Plain-text engineering files:
- - - - -

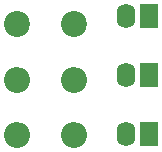
<source format=gbs>
G04 #@! TF.FileFunction,Soldermask,Bot*
%FSLAX46Y46*%
G04 Gerber Fmt 4.6, Leading zero omitted, Abs format (unit mm)*
G04 Created by KiCad (PCBNEW 4.0.7) date 06/06/18 08:36:06*
%MOMM*%
%LPD*%
G01*
G04 APERTURE LIST*
%ADD10C,0.100000*%
%ADD11O,2.200000X2.200000*%
%ADD12C,2.200000*%
%ADD13R,1.600000X2.100000*%
%ADD14O,1.600000X2.100000*%
G04 APERTURE END LIST*
D10*
D11*
X140400000Y-90500000D03*
D12*
X140400000Y-85800000D03*
D11*
X140400000Y-95200000D03*
D12*
X145230000Y-85800000D03*
D11*
X145230000Y-90500000D03*
X145230000Y-95200000D03*
D13*
X151600000Y-85100000D03*
D14*
X149600000Y-85100000D03*
D13*
X151600000Y-90050000D03*
D14*
X149600000Y-90050000D03*
D13*
X151600000Y-95050000D03*
D14*
X149600000Y-95050000D03*
M02*

</source>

- - - - -

Looking at the data above, show all lines where the word "format" occurs.

OUTPUT OF THE EXERCISE:
<source format=gbs>
G04 Gerber Fmt 4.6, Leading zero omitted, Abs format (unit mm)*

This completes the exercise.